HELICOPTER

Description

Bad life habits play a major role in developing and progression of age-related diseases: nutrition, medical therapies and physical exercise are among the keys for prevention and control. Regular checking of health parameters is often overlooked, due to boredom, complexity or lack of motivation. HELICOPTER aims at inferring end-users’ healthiness in an unobtrusive and simple way, through monitoring of daily life behaviours and will support end-user and their caregivers with feedback, advice, and motivation. The system will gather data coming from a heterogeneous set of (mostly off-the-shelf) devices, including medical, environmental and wearable sensors, to provide a qualitative and quantitative assessment of the activities carried out. This would make the health monitoring routine much less boring and demanding, possibly leading to reduce the need of frequent checking of clinical parameters and enable several services, fostering user’s awareness and motivation and providing the caregiver with insights, alarms and reports.

Objectives

The HELICOPTER proposal aims at exploiting ambient-assisted living techniques to provide older adults and their informal caregivers with support, motivation and guidance in pursuing a healthy and safe lifestyle. The proposal is targeted at 65+ adults, not suffering from major chronic diseases or severe disabilities, yet possibly being affected by (or being at risk of) metabolic or circulatory malfunctioning (e.g., hypertension, mild diabetes) or by mild cognitive deficits. Behavioural analysis is exploited to make health monitoring more effective and less invasive.

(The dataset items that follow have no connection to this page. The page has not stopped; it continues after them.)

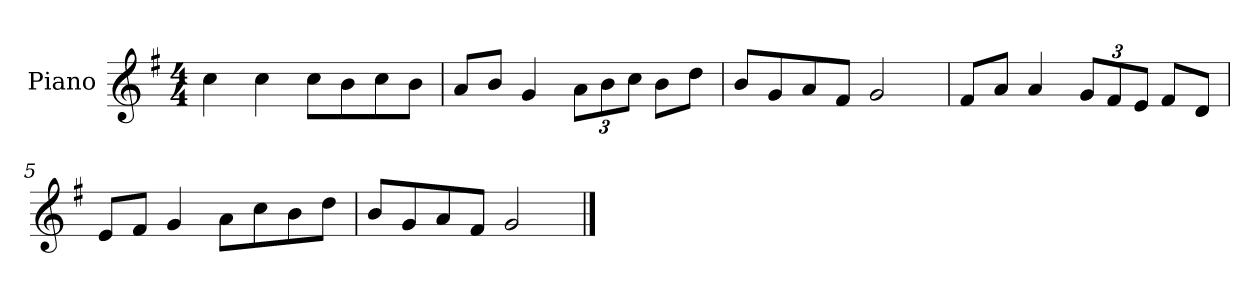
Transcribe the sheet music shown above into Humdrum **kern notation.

**kern
*part1
*staff1
*I"Piano
*I'P-no
*clefG2
*k[f#]
*M4/4
*MM90
=1
4cc\
4cc\
8cc\L
8b\
8cc\
8b\J
=2
8a/L
8b/J
4g/
*Xbrackettup
12a\L
12b\
12cc\J
8b\L
8dd\J
=3
8b/L
8g/
8a/
8f#/J
2g/
=4
8f#/L
8a/J
4a/
12g/L
12f#/
12e/J
8f#/L
8d/J
=5
8e/L
8f#/J
4g/
8a\L
8cc\
8b\
8dd\J
!!LO:LB:g=z
=6
8b/L
8g/
8a/
8f#/J
2g/
==
*-
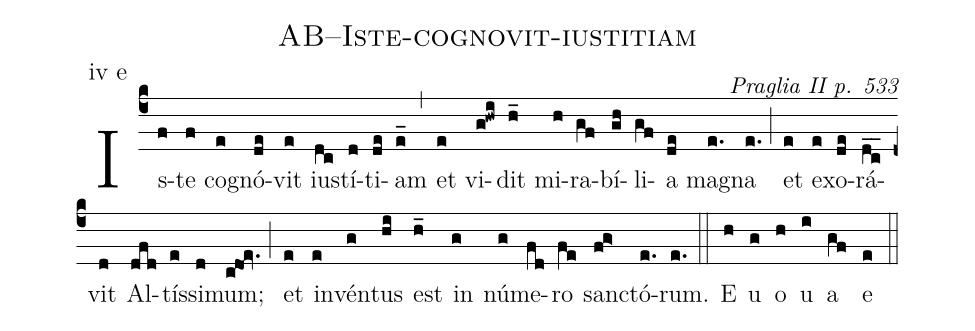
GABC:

name: AB--Iste-cognovit-iustitiam;
commentary: Praglia II p. 533;
annotation: iv e;
%%
(c4) Is(f)te(f) co(e)gnó(de)vit(e) ius(dc)tí(d)ti(de)am(e_) (,) et(e) vi(g!hwi)dit(h_) mi(h)ra(gf)bí(gh)li(gf)a(de) ma(e.)gna(e.) (;) et(e) e(e)xo(de)rá(dc__)vit(d) Al(dfd)tís(e)si(d)mum;(c!dOe.) (;) et(e) in(e)vén(g)tus(hi) est(h_) in(g) nú(g)me(fd)ro(fe) san(fg>)ctó(e.)rum.(e.) (::) E(h) u(g) o(h) u(i) a(gf) e(e) (::)
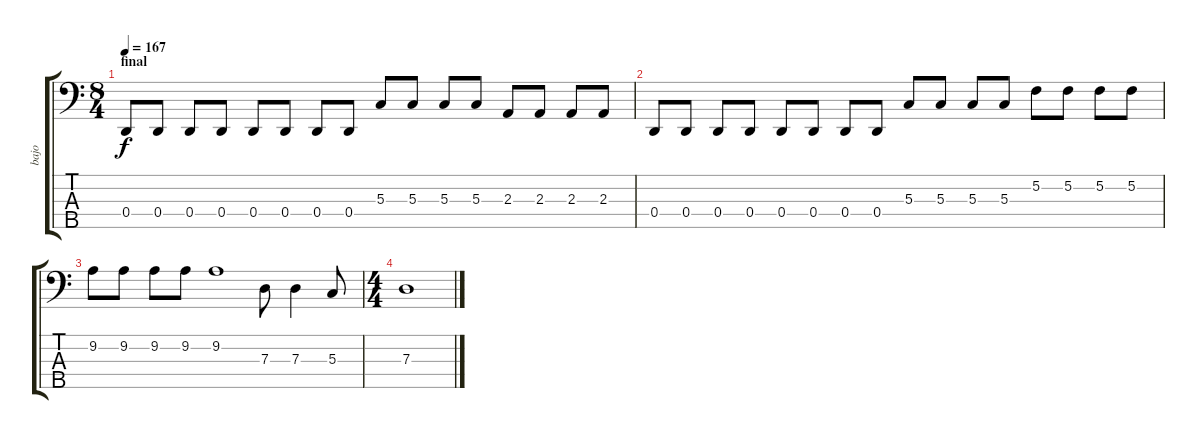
\track ("bajo" "bajo") {instrument electricbassfinger}
\staff {score tabs}
\tuning (F2 C2 G1 D1 A0) {hide}
\ts (8 4)
\section ("" "final")
\tempo 167
\clef f4
\ks c
0.4.8{dy f} 0.4.8 0.4.8 0.4.8 0.4.8 0.4.8 0.4.8 0.4.8 5.3.8 5.3.8 5.3.8 5.3.8 2.3.8 2.3.8 2.3.8 2.3.8 |
0.4.8 0.4.8 0.4.8 0.4.8 0.4.8 0.4.8 0.4.8 0.4.8 5.3.8 5.3.8 5.3.8 5.3.8 5.2.8 5.2.8 5.2.8 5.2.8 |
9.2.8 9.2.8 9.2.8 9.2.8 9.2.1 7.3.8 7.3.4 5.3.8 |
\ts (4 4)
7.3.1
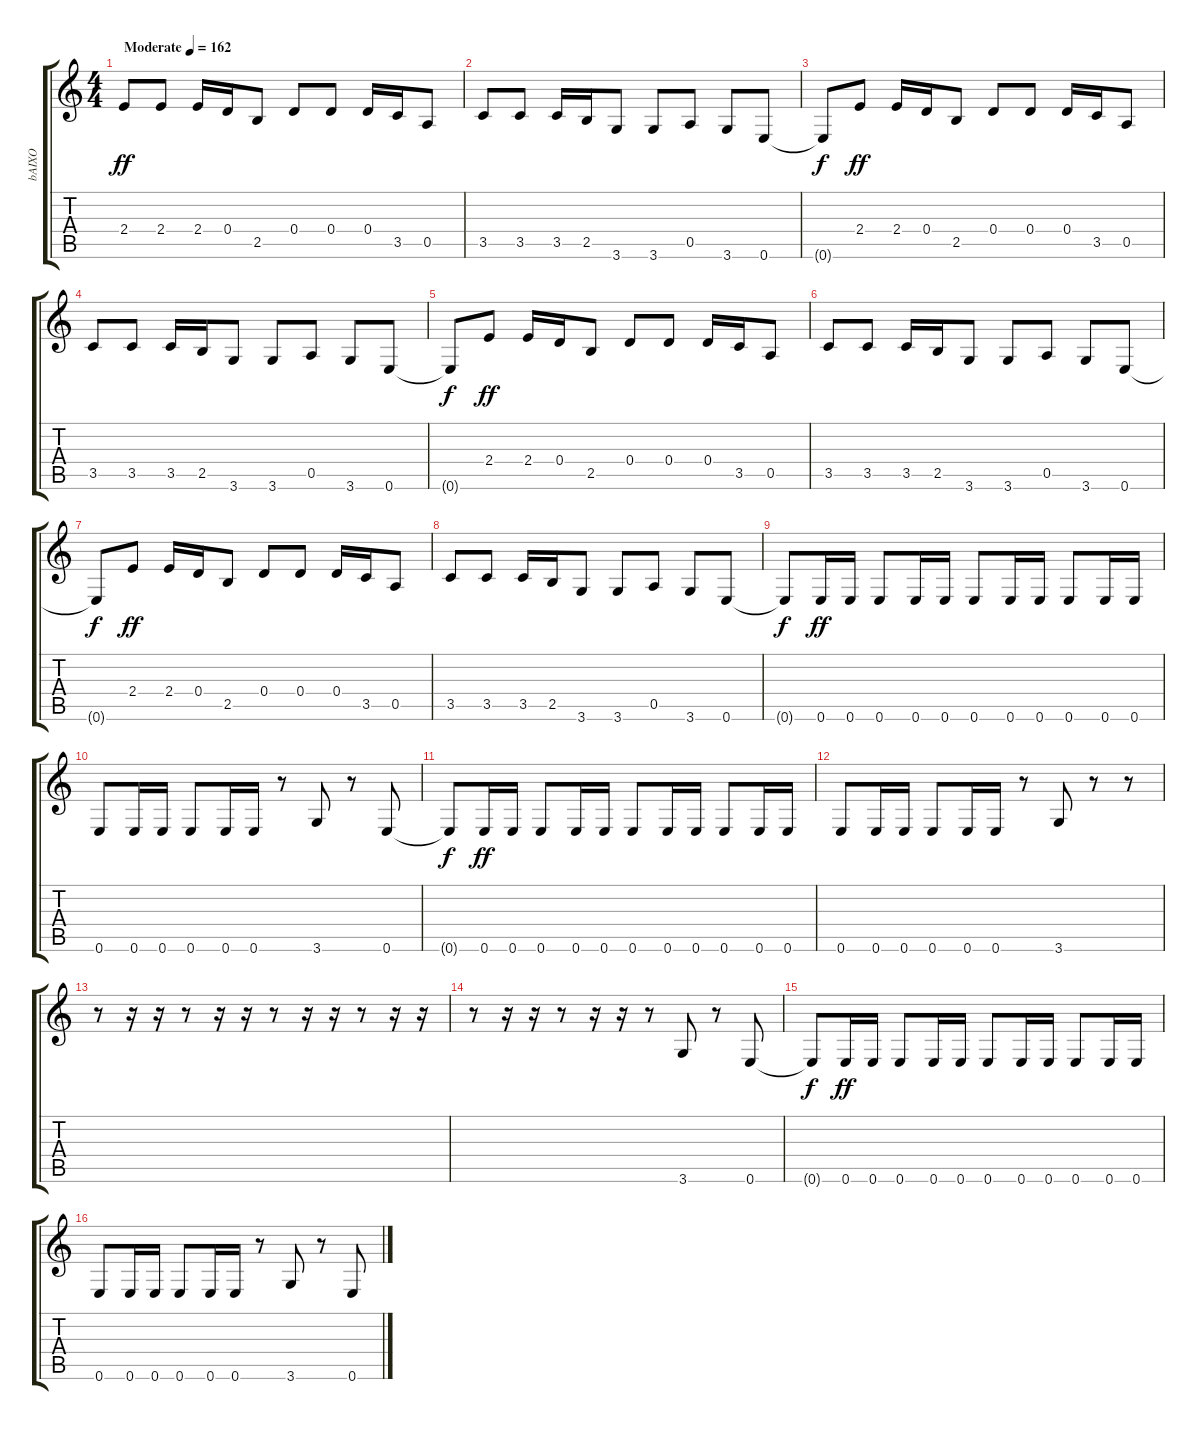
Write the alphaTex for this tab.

\track ("bAIXO" "bAIXO") {instrument electricbassfinger}
\staff {score tabs}
\tuning (E4 B3 G3 D3 A2 E2) {hide}
\ts (4 4)
\tempo (162 "Moderate")
\clef g2
\ks c
2.4.8{dy ff instrument electricbassfinger} 2.4.8 2.4.16 0.4.16 2.5.8 0.4.8 0.4.8 0.4.16 3.5.16 0.5.8 |
3.5.8 3.5.8 3.5.16 2.5.16 3.6.8 3.6.8 0.5.8 3.6.8 0.6.8 |
0.6{t}.8{dy f} 2.4.8{dy ff} 2.4.16 0.4.16 2.5.8 0.4.8 0.4.8 0.4.16 3.5.16 0.5.8 |
3.5.8 3.5.8 3.5.16 2.5.16 3.6.8 3.6.8 0.5.8 3.6.8 0.6.8 |
0.6{t}.8{dy f} 2.4.8{dy ff} 2.4.16 0.4.16 2.5.8 0.4.8 0.4.8 0.4.16 3.5.16 0.5.8 |
3.5.8 3.5.8 3.5.16 2.5.16 3.6.8 3.6.8 0.5.8 3.6.8 0.6.8 |
0.6{t}.8{dy f} 2.4.8{dy ff} 2.4.16 0.4.16 2.5.8 0.4.8 0.4.8 0.4.16 3.5.16 0.5.8 |
3.5.8 3.5.8 3.5.16 2.5.16 3.6.8 3.6.8 0.5.8 3.6.8 0.6.8 |
0.6{t}.8{dy f} 0.6.16{dy ff} 0.6.16 0.6.8 0.6.16 0.6.16 0.6.8 0.6.16 0.6.16 0.6.8 0.6.16 0.6.16 |
0.6.8 0.6.16 0.6.16 0.6.8 0.6.16 0.6.16 r.8 3.6.8 r.8 0.6.8 |
0.6{t}.8{dy f} 0.6.16{dy ff} 0.6.16 0.6.8 0.6.16 0.6.16 0.6.8 0.6.16 0.6.16 0.6.8 0.6.16 0.6.16 |
0.6.8 0.6.16 0.6.16 0.6.8 0.6.16 0.6.16 r.8 3.6.8 r.8 r.8 |
r.8 r.16 r.16 r.8 r.16 r.16 r.8 r.16 r.16 r.8 r.16 r.16 |
r.8 r.16 r.16 r.8 r.16 r.16 r.8 3.6.8 r.8 0.6.8 |
0.6{t}.8{dy f} 0.6.16{dy ff} 0.6.16 0.6.8 0.6.16 0.6.16 0.6.8 0.6.16 0.6.16 0.6.8 0.6.16 0.6.16 |
0.6.8 0.6.16 0.6.16 0.6.8 0.6.16 0.6.16 r.8 3.6.8 r.8 0.6.8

Expected results and impact

A heterogeneous sensor network will be designed and implemented, including environmental, wearable and clinical sensors. A global monitoring framework will be developed, in which all data converge toward a common database feeding a data analysis engine, capable of inferring from logged data current activity and behavioural information.

The inference model will involve medical knowledge as well as suitable “big data” analysis techniques. The HELICOPTER environment will be deployed and tested at several pilot sites, located in Sweden and in The Netherlands, for a 18 months period.

Our contribution

Vision Systems deals with the design and development of a service-oriented computer system that performs centralization of data collected from ambiental and clinical sensors and analyze that data. The analysis results determines the execution of predefined actions that involve contacting by electronic means more people who should intervene or should acknowledges these results.